• **RECORDS FOR THIS EXERCISE**

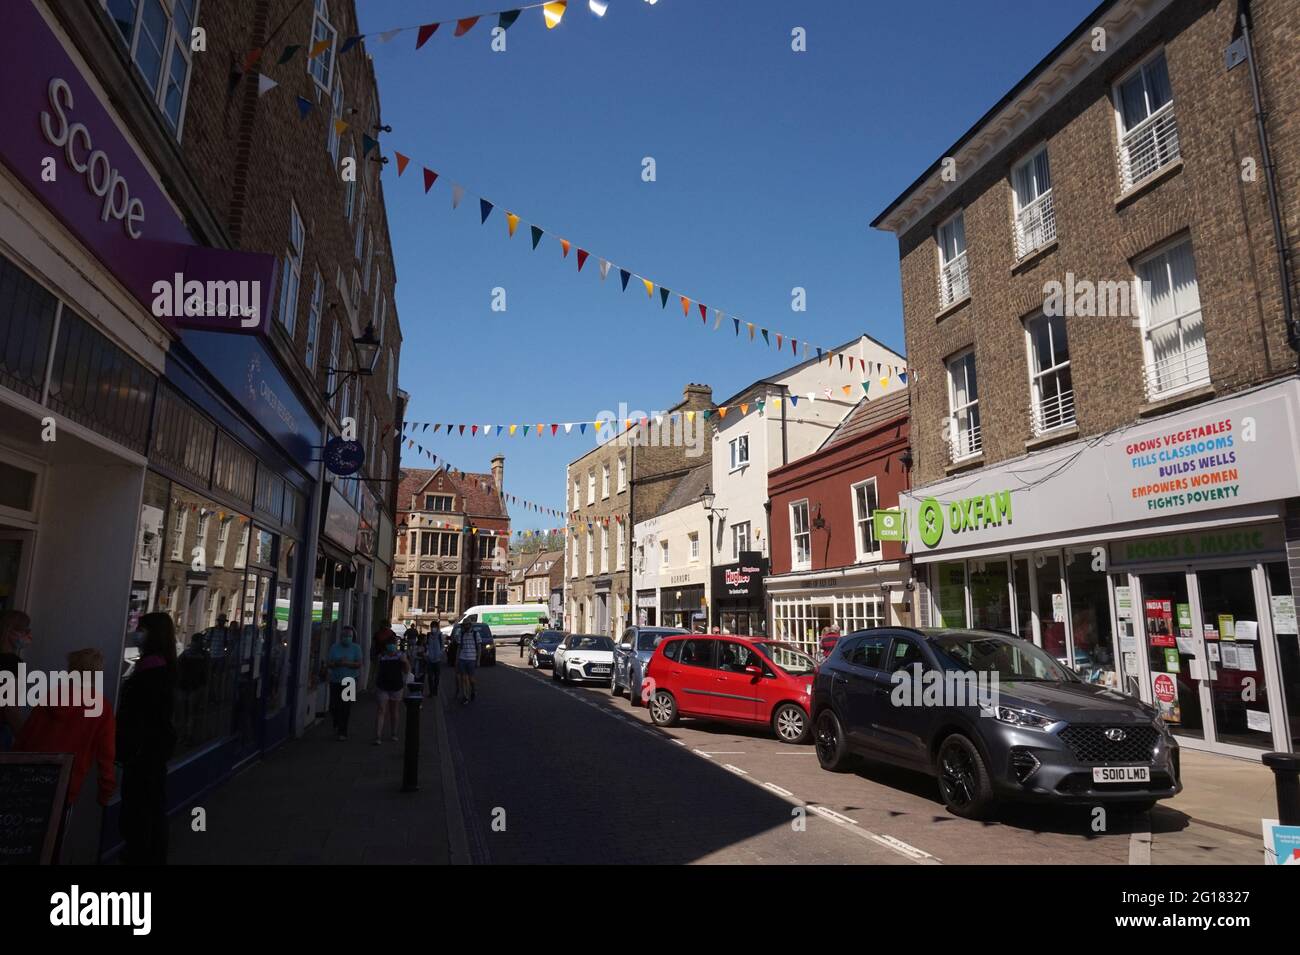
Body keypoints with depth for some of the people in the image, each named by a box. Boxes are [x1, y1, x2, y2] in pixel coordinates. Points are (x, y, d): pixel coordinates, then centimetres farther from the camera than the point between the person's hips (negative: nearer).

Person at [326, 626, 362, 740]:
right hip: (335, 681, 2)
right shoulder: (335, 647, 4)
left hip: (350, 681, -2)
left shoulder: (356, 648, -1)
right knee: (334, 706, 3)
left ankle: (343, 731, 10)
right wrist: (337, 663, -20)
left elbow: (359, 664, -8)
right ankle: (337, 724, 34)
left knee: (346, 707, -3)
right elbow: (329, 664, 0)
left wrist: (347, 663, -23)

• **PROBLEM DETAILS**
There is a run of lines above from the one with "right shoulder: (335, 647, 4)" to the one with "left knee: (346, 707, -3)"; print exactly that run, both ends included, and nothing else.

• **OUTPUT OF THE EXERCISE**
right shoulder: (335, 647, 4)
left hip: (350, 681, -2)
left shoulder: (356, 648, -1)
right knee: (334, 706, 3)
left ankle: (343, 731, 10)
right wrist: (337, 663, -20)
left elbow: (359, 664, -8)
right ankle: (337, 724, 34)
left knee: (346, 707, -3)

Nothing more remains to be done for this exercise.